(Data records)

_ _ _ _ _ _ _

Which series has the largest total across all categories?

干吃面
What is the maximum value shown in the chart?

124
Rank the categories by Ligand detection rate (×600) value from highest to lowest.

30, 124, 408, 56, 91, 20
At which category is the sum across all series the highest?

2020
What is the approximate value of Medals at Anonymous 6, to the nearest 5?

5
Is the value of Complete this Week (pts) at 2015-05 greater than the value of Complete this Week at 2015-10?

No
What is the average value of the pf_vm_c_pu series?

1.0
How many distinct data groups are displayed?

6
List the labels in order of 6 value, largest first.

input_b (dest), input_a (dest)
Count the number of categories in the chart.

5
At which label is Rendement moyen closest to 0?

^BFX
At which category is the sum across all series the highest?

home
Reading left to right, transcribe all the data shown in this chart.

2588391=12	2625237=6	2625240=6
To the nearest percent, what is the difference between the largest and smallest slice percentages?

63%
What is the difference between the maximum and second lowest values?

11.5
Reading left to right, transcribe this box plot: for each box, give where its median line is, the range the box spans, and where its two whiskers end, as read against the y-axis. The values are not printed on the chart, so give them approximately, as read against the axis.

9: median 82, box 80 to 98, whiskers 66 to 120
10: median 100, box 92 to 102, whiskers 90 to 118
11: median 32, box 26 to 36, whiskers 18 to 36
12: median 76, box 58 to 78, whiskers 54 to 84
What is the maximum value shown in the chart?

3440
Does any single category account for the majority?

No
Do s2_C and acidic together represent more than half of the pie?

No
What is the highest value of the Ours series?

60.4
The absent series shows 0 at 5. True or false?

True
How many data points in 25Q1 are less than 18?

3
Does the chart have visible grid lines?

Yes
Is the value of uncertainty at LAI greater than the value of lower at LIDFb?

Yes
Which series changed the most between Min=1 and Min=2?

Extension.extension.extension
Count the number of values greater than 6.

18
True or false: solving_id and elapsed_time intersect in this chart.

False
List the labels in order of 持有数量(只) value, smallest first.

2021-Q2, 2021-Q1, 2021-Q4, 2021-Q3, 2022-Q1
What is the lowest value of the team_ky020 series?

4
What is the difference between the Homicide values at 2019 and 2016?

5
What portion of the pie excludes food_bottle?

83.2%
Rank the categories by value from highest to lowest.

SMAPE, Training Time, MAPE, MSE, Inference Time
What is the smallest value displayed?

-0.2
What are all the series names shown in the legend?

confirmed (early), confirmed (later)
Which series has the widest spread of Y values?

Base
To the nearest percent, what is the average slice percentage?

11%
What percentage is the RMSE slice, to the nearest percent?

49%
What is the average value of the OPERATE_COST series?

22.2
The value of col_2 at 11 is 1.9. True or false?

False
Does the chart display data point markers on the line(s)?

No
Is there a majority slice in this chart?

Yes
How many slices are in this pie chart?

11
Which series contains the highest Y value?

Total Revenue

_ _ _ _ _ _ _

[WHAT NEEDS TO BE DONE]
Copy every entry above verbatim, keeping the original order and line breaks.

[TASK OUTPUT]
Which series has the largest total across all categories?

干吃面
What is the maximum value shown in the chart?

124
Rank the categories by Ligand detection rate (×600) value from highest to lowest.

30, 124, 408, 56, 91, 20
At which category is the sum across all series the highest?

2020
What is the approximate value of Medals at Anonymous 6, to the nearest 5?

5
Is the value of Complete this Week (pts) at 2015-05 greater than the value of Complete this Week at 2015-10?

No
What is the average value of the pf_vm_c_pu series?

1.0
How many distinct data groups are displayed?

6
List the labels in order of 6 value, largest first.

input_b (dest), input_a (dest)
Count the number of categories in the chart.

5
At which label is Rendement moyen closest to 0?

^BFX
At which category is the sum across all series the highest?

home
Reading left to right, transcribe all the data shown in this chart.

2588391=12	2625237=6	2625240=6
To the nearest percent, what is the difference between the largest and smallest slice percentages?

63%
What is the difference between the maximum and second lowest values?

11.5
Reading left to right, transcribe this box plot: for each box, give where its median line is, the range the box spans, and where its two whiskers end, as read against the y-axis. The values are not printed on the chart, so give them approximately, as read against the axis.

9: median 82, box 80 to 98, whiskers 66 to 120
10: median 100, box 92 to 102, whiskers 90 to 118
11: median 32, box 26 to 36, whiskers 18 to 36
12: median 76, box 58 to 78, whiskers 54 to 84
What is the maximum value shown in the chart?

3440
Does any single category account for the majority?

No
Do s2_C and acidic together represent more than half of the pie?

No
What is the highest value of the Ours series?

60.4
The absent series shows 0 at 5. True or false?

True
How many data points in 25Q1 are less than 18?

3
Does the chart have visible grid lines?

Yes
Is the value of uncertainty at LAI greater than the value of lower at LIDFb?

Yes
Which series changed the most between Min=1 and Min=2?

Extension.extension.extension
Count the number of values greater than 6.

18
True or false: solving_id and elapsed_time intersect in this chart.

False
List the labels in order of 持有数量(只) value, smallest first.

2021-Q2, 2021-Q1, 2021-Q4, 2021-Q3, 2022-Q1
What is the lowest value of the team_ky020 series?

4
What is the difference between the Homicide values at 2019 and 2016?

5
What portion of the pie excludes food_bottle?

83.2%
Rank the categories by value from highest to lowest.

SMAPE, Training Time, MAPE, MSE, Inference Time
What is the smallest value displayed?

-0.2
What are all the series names shown in the legend?

confirmed (early), confirmed (later)
Which series has the widest spread of Y values?

Base
To the nearest percent, what is the average slice percentage?

11%
What percentage is the RMSE slice, to the nearest percent?

49%
What is the average value of the OPERATE_COST series?

22.2
The value of col_2 at 11 is 1.9. True or false?

False
Does the chart display data point markers on the line(s)?

No
Is there a majority slice in this chart?

Yes
How many slices are in this pie chart?

11
Which series contains the highest Y value?

Total Revenue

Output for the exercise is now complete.